If I think no, I’d try to figure out what in the recipe was the barrier. For example, I’m gonna encourage you to try to find guanciale for carbonara, because those Italian cured pork cheeks are packed with flavor, but I’ll also let you know that pancetta is totally fine if that’s all you can get your hands on. I also really debated whether or not agnolotti belonged in Simple Pasta. We had lots of simpler shapes, like pansotti (triangles) or pici (snakes), but we wanted to include something for the home cook who is a little more experienced or something you can shoot for once your confidence has grown. The great thing about cooking is that you learn quickly.

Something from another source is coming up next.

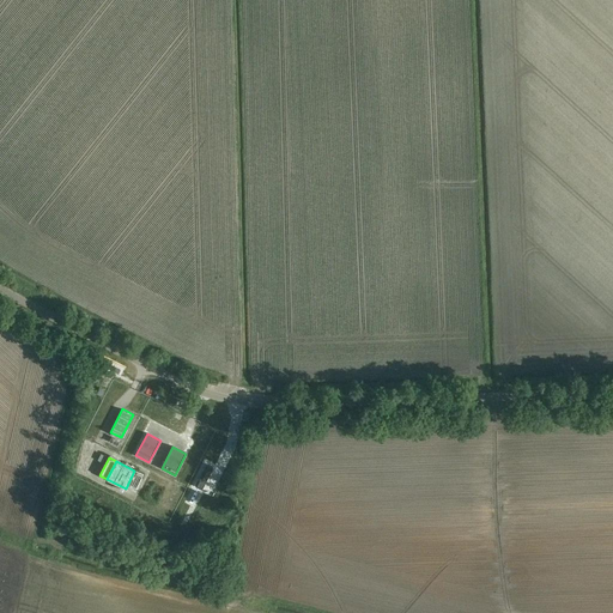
All buildings are outlined.
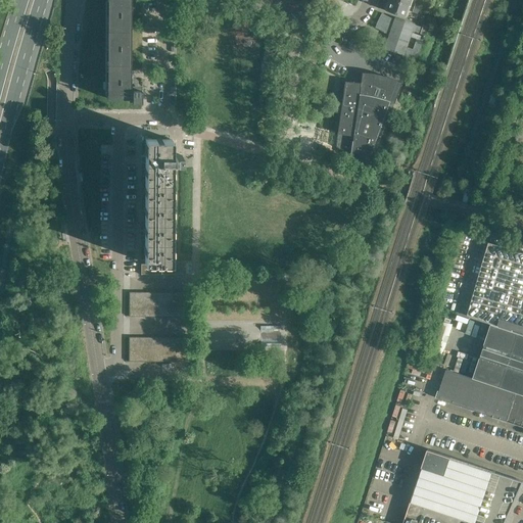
[(105,0),(105,93),(108,93),(108,98),(128,98),(128,95),(132,95),(132,102),(142,102),(142,91),(140,91),(140,88),(133,88),(133,90),(131,90),(132,9),(131,0),(105,0)]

Visually, what were you hoping to achieve in this book?
My background is in theater, so I always come at things like, “What’s the story here? What do these people want? What’s going on in their life? What’s the feeling that comes from this world, these recipes?”
Before we started shooting, I shared with my photographers, Michael Graydon and Nikole Herriott, these photos of Arthur Miller and Marilyn Monroe in a hotel room having dinner with Yves Montand and Simone Signoret. They were taken by the Magnum photographer Bruce Davidson. When I saw these images, they became my guiding light. I knew I wanted to do black-and-white photography, and instead of all these perfect, polished tablescapes, I wanted the book to have more of a lived-in, documentary style—but with a touch of glamour. I wanted you to feel like you were at the party, like you were already sitting at the table.
You wrote Simple Pasta during the early parts of the pandemic. You mention that you were meant to go to Italy early on in the process, but you couldn’t, and then as the book was wrapping up, your daughter Opal said you had to go if you were writing a pasta book. Did going to Italy change anything for you?
Half of the book is shot in Fire Island with my family, but I went to Italy with only the crew. Italy was the first country I went to when I finished high school, and it was almost like I was 18 again. It goes back to that theme about a woman on her own, out in the world again, doing her work. You know that movie, The Lost Daughter? It’s got that ephemeral element to it. What do you daydream about? What do you fantasize about? How do you go out into the world and make that happen?
How great is it when you get those opportunities to step up and do that? To really extend yourself and go, “Okay, great. Let’s make this happen,” and it’s completely connected to the food. Pasta makes good stuff happen. It never lets you down. It’s full of joy and comfort. It’s the ultimate low-lift luxury. There are things in life we haven’t tried or done that we can and we will do. It’s possible . . . especially with a spritz and pasta on board.